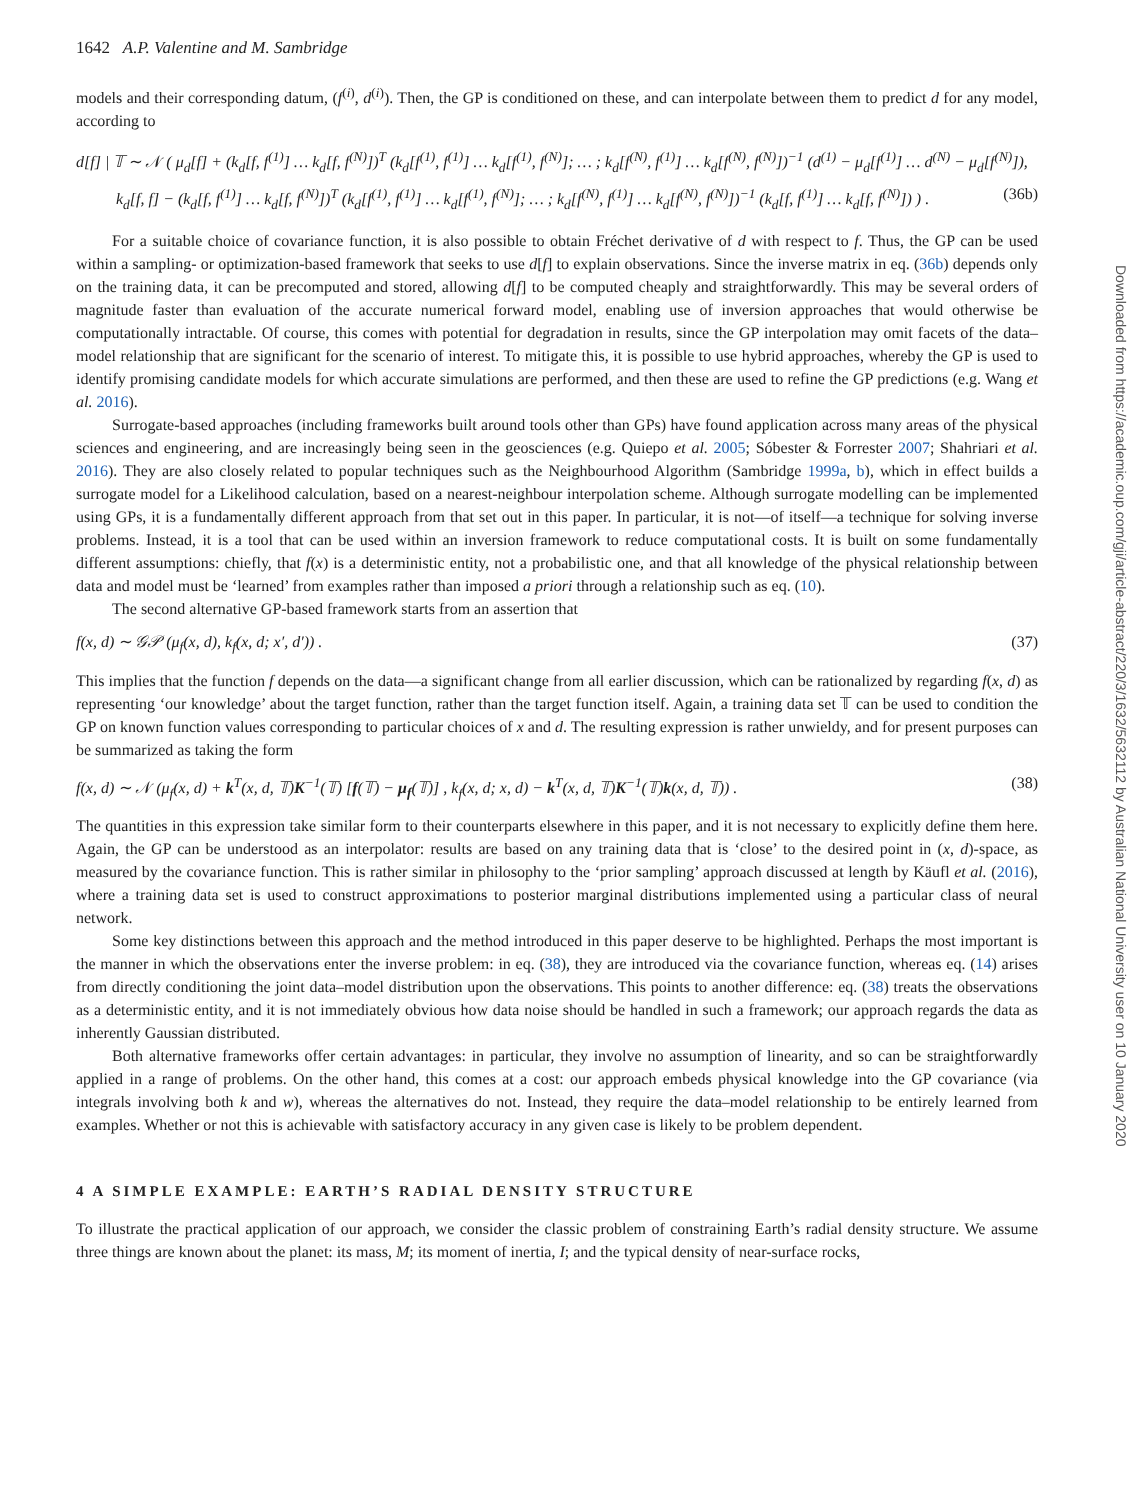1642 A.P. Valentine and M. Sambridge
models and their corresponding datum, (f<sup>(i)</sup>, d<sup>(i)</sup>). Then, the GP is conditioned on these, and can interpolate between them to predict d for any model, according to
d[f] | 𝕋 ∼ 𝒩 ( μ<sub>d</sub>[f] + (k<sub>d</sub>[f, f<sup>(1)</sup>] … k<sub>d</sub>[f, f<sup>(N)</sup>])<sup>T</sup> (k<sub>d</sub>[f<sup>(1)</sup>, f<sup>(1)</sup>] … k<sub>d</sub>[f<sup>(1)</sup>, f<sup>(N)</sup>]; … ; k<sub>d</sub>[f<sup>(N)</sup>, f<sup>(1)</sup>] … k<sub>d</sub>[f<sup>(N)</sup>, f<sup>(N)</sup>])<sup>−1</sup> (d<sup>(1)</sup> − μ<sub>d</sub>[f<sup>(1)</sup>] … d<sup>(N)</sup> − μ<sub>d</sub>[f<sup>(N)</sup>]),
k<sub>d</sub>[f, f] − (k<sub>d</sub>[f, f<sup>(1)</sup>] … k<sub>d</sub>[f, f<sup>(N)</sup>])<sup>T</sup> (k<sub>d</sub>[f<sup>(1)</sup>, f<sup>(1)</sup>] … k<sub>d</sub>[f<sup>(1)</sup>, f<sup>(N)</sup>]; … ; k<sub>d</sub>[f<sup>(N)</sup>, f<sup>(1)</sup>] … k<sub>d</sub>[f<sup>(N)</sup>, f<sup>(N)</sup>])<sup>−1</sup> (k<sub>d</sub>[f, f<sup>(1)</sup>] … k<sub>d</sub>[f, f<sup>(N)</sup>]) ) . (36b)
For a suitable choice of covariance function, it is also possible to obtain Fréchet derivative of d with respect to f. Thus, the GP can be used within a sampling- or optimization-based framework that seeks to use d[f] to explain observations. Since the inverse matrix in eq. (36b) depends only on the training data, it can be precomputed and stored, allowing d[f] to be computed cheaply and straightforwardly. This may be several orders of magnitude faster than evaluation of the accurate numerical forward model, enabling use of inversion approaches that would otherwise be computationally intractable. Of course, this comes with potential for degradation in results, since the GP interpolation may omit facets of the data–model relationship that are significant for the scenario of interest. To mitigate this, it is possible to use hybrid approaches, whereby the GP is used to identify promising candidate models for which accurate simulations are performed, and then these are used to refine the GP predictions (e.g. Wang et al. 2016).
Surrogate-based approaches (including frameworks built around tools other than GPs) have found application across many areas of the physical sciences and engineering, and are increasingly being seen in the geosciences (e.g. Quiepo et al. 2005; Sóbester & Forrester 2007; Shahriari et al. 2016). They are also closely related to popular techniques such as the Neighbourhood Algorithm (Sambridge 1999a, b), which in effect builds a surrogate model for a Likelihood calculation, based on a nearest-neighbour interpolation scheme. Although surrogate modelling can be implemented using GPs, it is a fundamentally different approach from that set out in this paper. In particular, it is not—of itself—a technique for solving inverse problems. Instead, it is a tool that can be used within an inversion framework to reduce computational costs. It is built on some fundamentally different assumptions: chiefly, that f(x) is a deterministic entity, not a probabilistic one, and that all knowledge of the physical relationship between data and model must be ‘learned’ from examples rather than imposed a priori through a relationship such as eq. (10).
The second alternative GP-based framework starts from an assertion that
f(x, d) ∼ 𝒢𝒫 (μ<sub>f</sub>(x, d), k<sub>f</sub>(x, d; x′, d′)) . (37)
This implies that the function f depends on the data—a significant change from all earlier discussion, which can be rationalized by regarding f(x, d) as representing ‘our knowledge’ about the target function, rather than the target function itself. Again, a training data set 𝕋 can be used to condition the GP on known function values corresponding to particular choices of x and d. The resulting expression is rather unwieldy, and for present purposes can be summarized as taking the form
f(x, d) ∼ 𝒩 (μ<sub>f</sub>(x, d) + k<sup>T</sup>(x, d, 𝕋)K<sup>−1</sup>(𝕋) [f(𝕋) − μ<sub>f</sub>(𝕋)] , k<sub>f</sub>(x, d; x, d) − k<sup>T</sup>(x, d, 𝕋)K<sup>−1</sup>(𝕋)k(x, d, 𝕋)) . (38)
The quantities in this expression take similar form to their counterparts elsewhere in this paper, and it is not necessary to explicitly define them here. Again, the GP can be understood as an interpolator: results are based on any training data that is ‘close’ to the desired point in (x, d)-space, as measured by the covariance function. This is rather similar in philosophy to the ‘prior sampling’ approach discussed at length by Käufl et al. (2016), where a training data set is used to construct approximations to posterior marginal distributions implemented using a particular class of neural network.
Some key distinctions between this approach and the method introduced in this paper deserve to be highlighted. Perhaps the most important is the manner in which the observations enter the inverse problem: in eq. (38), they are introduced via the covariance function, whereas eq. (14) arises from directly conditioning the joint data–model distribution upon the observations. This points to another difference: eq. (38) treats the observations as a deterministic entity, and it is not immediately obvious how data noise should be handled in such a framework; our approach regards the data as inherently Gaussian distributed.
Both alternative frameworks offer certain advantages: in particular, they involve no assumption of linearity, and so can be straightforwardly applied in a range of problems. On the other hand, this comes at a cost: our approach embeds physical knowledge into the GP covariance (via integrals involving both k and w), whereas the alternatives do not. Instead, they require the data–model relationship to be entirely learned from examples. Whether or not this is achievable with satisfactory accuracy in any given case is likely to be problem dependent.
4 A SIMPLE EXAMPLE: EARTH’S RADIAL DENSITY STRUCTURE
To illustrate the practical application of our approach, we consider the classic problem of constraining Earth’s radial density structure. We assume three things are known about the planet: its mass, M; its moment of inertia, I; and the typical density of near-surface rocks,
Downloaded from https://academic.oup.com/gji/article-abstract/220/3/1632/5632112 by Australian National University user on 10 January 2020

TRY IT → In your answer, give every line of the listing above exactly, and do not include the images.

REPLY →
1642 A.P. Valentine and M. Sambridge
models and their corresponding datum, (f<sup>(i)</sup>, d<sup>(i)</sup>). Then, the GP is conditioned on these, and can interpolate between them to predict d for any model, according to
d[f] | 𝕋 ∼ 𝒩 ( μ<sub>d</sub>[f] + (k<sub>d</sub>[f, f<sup>(1)</sup>] … k<sub>d</sub>[f, f<sup>(N)</sup>])<sup>T</sup> (k<sub>d</sub>[f<sup>(1)</sup>, f<sup>(1)</sup>] … k<sub>d</sub>[f<sup>(1)</sup>, f<sup>(N)</sup>]; … ; k<sub>d</sub>[f<sup>(N)</sup>, f<sup>(1)</sup>] … k<sub>d</sub>[f<sup>(N)</sup>, f<sup>(N)</sup>])<sup>−1</sup> (d<sup>(1)</sup> − μ<sub>d</sub>[f<sup>(1)</sup>] … d<sup>(N)</sup> − μ<sub>d</sub>[f<sup>(N)</sup>]),
k<sub>d</sub>[f, f] − (k<sub>d</sub>[f, f<sup>(1)</sup>] … k<sub>d</sub>[f, f<sup>(N)</sup>])<sup>T</sup> (k<sub>d</sub>[f<sup>(1)</sup>, f<sup>(1)</sup>] … k<sub>d</sub>[f<sup>(1)</sup>, f<sup>(N)</sup>]; … ; k<sub>d</sub>[f<sup>(N)</sup>, f<sup>(1)</sup>] … k<sub>d</sub>[f<sup>(N)</sup>, f<sup>(N)</sup>])<sup>−1</sup> (k<sub>d</sub>[f, f<sup>(1)</sup>] … k<sub>d</sub>[f, f<sup>(N)</sup>]) ) . (36b)
For a suitable choice of covariance function, it is also possible to obtain Fréchet derivative of d with respect to f. Thus, the GP can be used within a sampling- or optimization-based framework that seeks to use d[f] to explain observations. Since the inverse matrix in eq. (36b) depends only on the training data, it can be precomputed and stored, allowing d[f] to be computed cheaply and straightforwardly. This may be several orders of magnitude faster than evaluation of the accurate numerical forward model, enabling use of inversion approaches that would otherwise be computationally intractable. Of course, this comes with potential for degradation in results, since the GP interpolation may omit facets of the data–model relationship that are significant for the scenario of interest. To mitigate this, it is possible to use hybrid approaches, whereby the GP is used to identify promising candidate models for which accurate simulations are performed, and then these are used to refine the GP predictions (e.g. Wang et al. 2016).
Surrogate-based approaches (including frameworks built around tools other than GPs) have found application across many areas of the physical sciences and engineering, and are increasingly being seen in the geosciences (e.g. Quiepo et al. 2005; Sóbester & Forrester 2007; Shahriari et al. 2016). They are also closely related to popular techniques such as the Neighbourhood Algorithm (Sambridge 1999a, b), which in effect builds a surrogate model for a Likelihood calculation, based on a nearest-neighbour interpolation scheme. Although surrogate modelling can be implemented using GPs, it is a fundamentally different approach from that set out in this paper. In particular, it is not—of itself—a technique for solving inverse problems. Instead, it is a tool that can be used within an inversion framework to reduce computational costs. It is built on some fundamentally different assumptions: chiefly, that f(x) is a deterministic entity, not a probabilistic one, and that all knowledge of the physical relationship between data and model must be ‘learned’ from examples rather than imposed a priori through a relationship such as eq. (10).
The second alternative GP-based framework starts from an assertion that
f(x, d) ∼ 𝒢𝒫 (μ<sub>f</sub>(x, d), k<sub>f</sub>(x, d; x′, d′)) . (37)
This implies that the function f depends on the data—a significant change from all earlier discussion, which can be rationalized by regarding f(x, d) as representing ‘our knowledge’ about the target function, rather than the target function itself. Again, a training data set 𝕋 can be used to condition the GP on known function values corresponding to particular choices of x and d. The resulting expression is rather unwieldy, and for present purposes can be summarized as taking the form
f(x, d) ∼ 𝒩 (μ<sub>f</sub>(x, d) + k<sup>T</sup>(x, d, 𝕋)K<sup>−1</sup>(𝕋) [f(𝕋) − μ<sub>f</sub>(𝕋)] , k<sub>f</sub>(x, d; x, d) − k<sup>T</sup>(x, d, 𝕋)K<sup>−1</sup>(𝕋)k(x, d, 𝕋)) . (38)
The quantities in this expression take similar form to their counterparts elsewhere in this paper, and it is not necessary to explicitly define them here. Again, the GP can be understood as an interpolator: results are based on any training data that is ‘close’ to the desired point in (x, d)-space, as measured by the covariance function. This is rather similar in philosophy to the ‘prior sampling’ approach discussed at length by Käufl et al. (2016), where a training data set is used to construct approximations to posterior marginal distributions implemented using a particular class of neural network.
Some key distinctions between this approach and the method introduced in this paper deserve to be highlighted. Perhaps the most important is the manner in which the observations enter the inverse problem: in eq. (38), they are introduced via the covariance function, whereas eq. (14) arises from directly conditioning the joint data–model distribution upon the observations. This points to another difference: eq. (38) treats the observations as a deterministic entity, and it is not immediately obvious how data noise should be handled in such a framework; our approach regards the data as inherently Gaussian distributed.
Both alternative frameworks offer certain advantages: in particular, they involve no assumption of linearity, and so can be straightforwardly applied in a range of problems. On the other hand, this comes at a cost: our approach embeds physical knowledge into the GP covariance (via integrals involving both k and w), whereas the alternatives do not. Instead, they require the data–model relationship to be entirely learned from examples. Whether or not this is achievable with satisfactory accuracy in any given case is likely to be problem dependent.
4 A SIMPLE EXAMPLE: EARTH’S RADIAL DENSITY STRUCTURE
To illustrate the practical application of our approach, we consider the classic problem of constraining Earth’s radial density structure. We assume three things are known about the planet: its mass, M; its moment of inertia, I; and the typical density of near-surface rocks,
Downloaded from https://academic.oup.com/gji/article-abstract/220/3/1632/5632112 by Australian National University user on 10 January 2020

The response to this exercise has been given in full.